Whether the Hague-Visby Rules applied turned on whether the contracts of carriage were covered by a bill of lading in accordance with Article I(b) of the Hague-Visby Rules, therefore making the Hague-Visby Rules applicable with the force of law pursuant to the Carriage of Goods by Sea Act 1971. Baker J held that despite a bill of lading never being issued, and sea waybills being issued instead, the contracts of carriage were nevertheless still covered by a bill of lading since the shipper had a right to demand a bill of lading and the issue of waybills instead made no difference.

This decision meant that the issue as to the effect of Article IV r 5 of the Hague Rules would not arise, but Baker J considered this point in any event. In this context, the question arose for decision for the first time whether goods only constituted a ‘package or unit’ if they could have been shipped as a ‘shipping unit’ i.e. in the same state without further consolidation or packaging if they had not been placed in a container.

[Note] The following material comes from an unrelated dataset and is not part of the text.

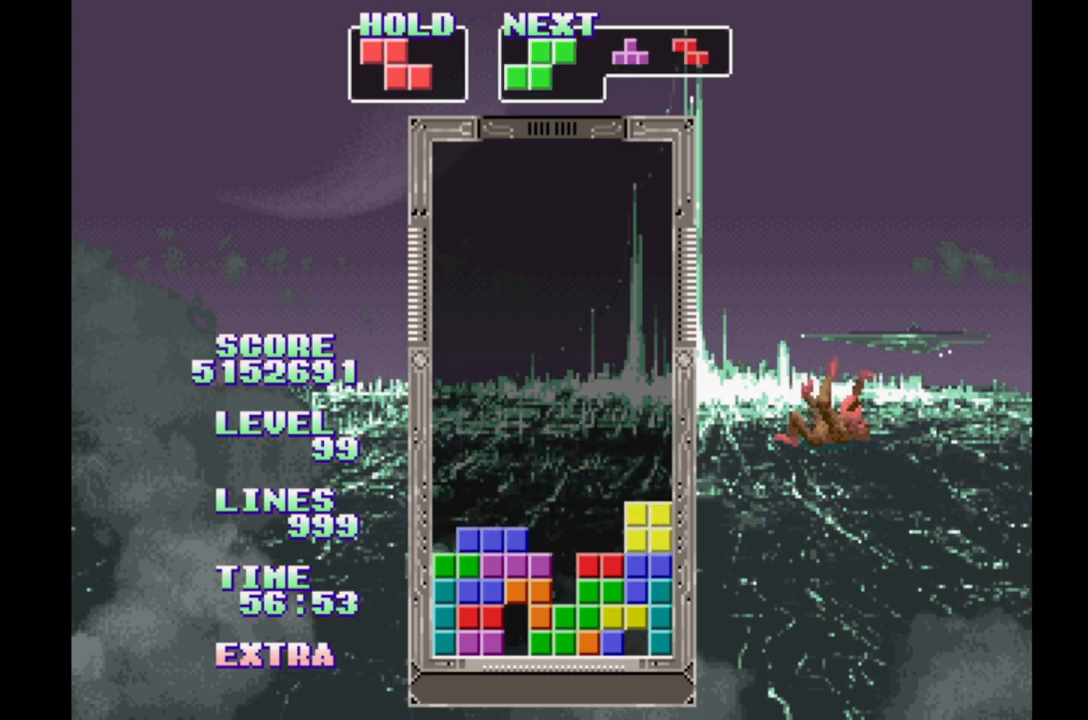
{"buttons": ["DPAD_RIGHT"], "events": [[267, "DPAD_RIGHT", "down"]]}
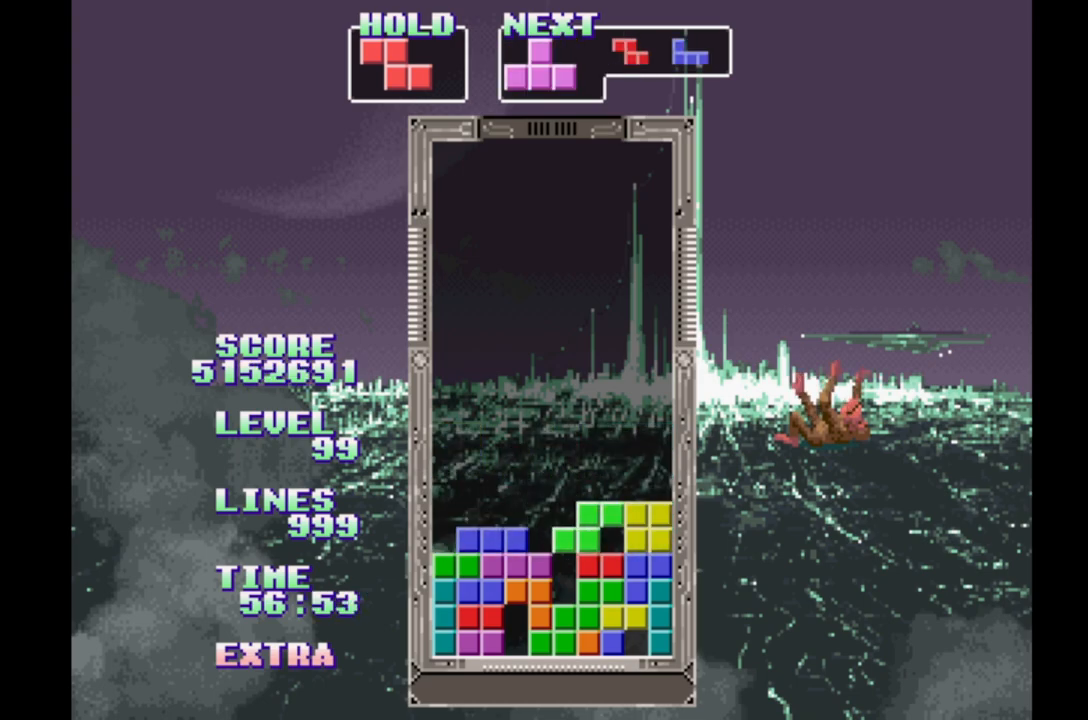
{"buttons": ["DPAD_RIGHT"], "events": [[17, "B", "down"], [150, "B", "up"], [267, "B", "down"], [333, "B", "up"], [400, "B", "down"], [483, "B", "up"]]}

Baker J concluded that where cargo was packaged, it could not be considered ‘units’ even if it could have been shipped without packaging. Where cargo was unpackaged, if it was made up of identifiably separate items, those items would be ‘units’, irrespective of the fact it might only be possible to ship them ‘as is’ in a container. Each tuna loin was accordingly a separate ‘unit’, and each bag of tuna a separate ‘package’ for the purposes of limitation of liability.

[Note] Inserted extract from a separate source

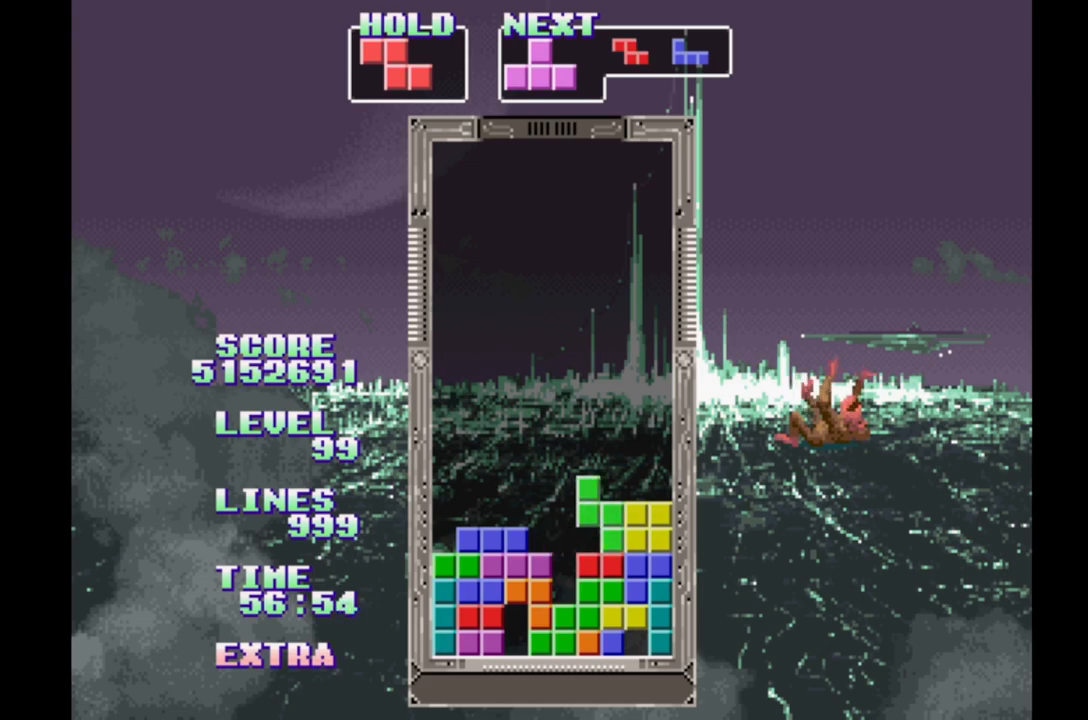
{"buttons": ["DPAD_RIGHT"], "events": [[33, "B", "down"], [133, "B", "up"], [200, "B", "down"], [300, "B", "up"], [367, "B", "down"], [467, "B", "up"]]}
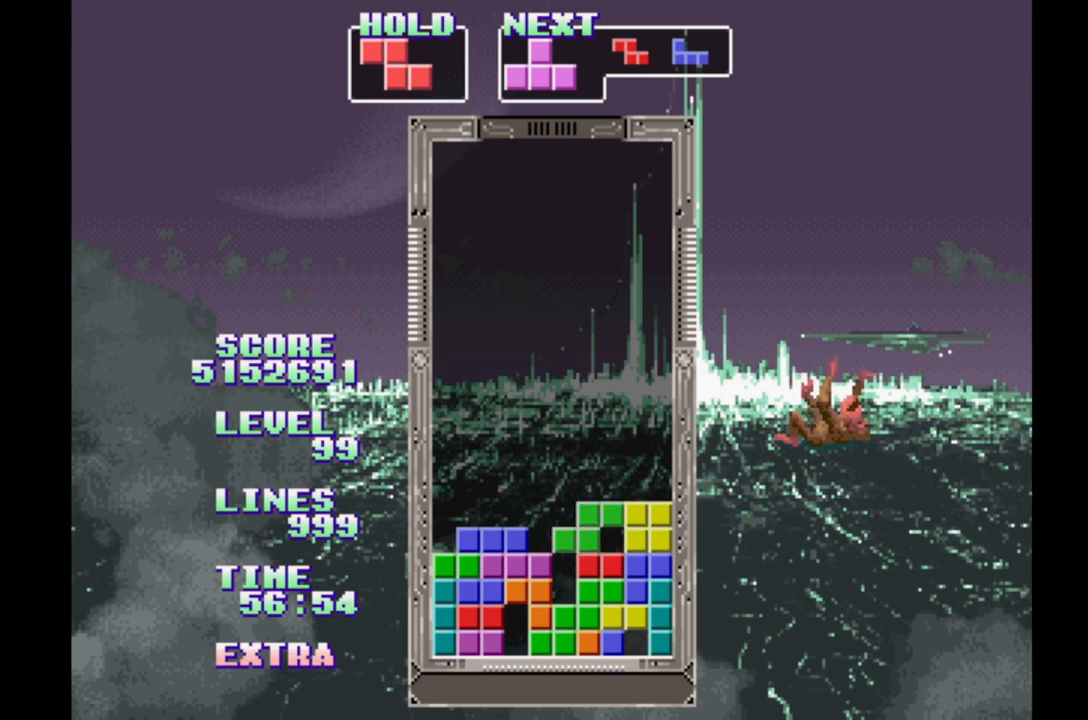
{"buttons": ["DPAD_RIGHT"], "events": [[50, "B", "down"], [150, "B", "up"], [233, "B", "down"], [300, "B", "up"], [383, "B", "down"], [467, "B", "up"]]}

The position under the Hague-Visby Rules turned on whether the tuna loins had been sufficiently enumerated in the bills under Article IV r 5(c) of the Hague-Visby Rules, where each bill stated “[number] PCS FROZEN BLUEFIN TUNA LOINS”. Baker J held that the enumeration needed to be of the number of units ‘as packed’ per the language of the rule, but that it was sufficient if the number recorded in the bill was accurate as to the number of separate units. There was no further requirement for the description in the bill to make clear (contrary to the Australian decision in El Greco (Australia) Pty Ltd v Mediterranean Shipping Co SA), whether the units were ‘as packed’, packed as separate unpackaged articles, or packed in packages. He therefore held that the tuna loins and not the containers were the relevant units, but had there been such a requirement, Baker J would have concluded there was not a sufficient enumeration, and the container would be deemed to be the relevant package or unit.

In respect of aggregation of the limit of liability, Baker J held that the meaning of ‘per package or unit’ was that a separate limit was applicable in respect of each package or unit; the limit was not in the aggregate.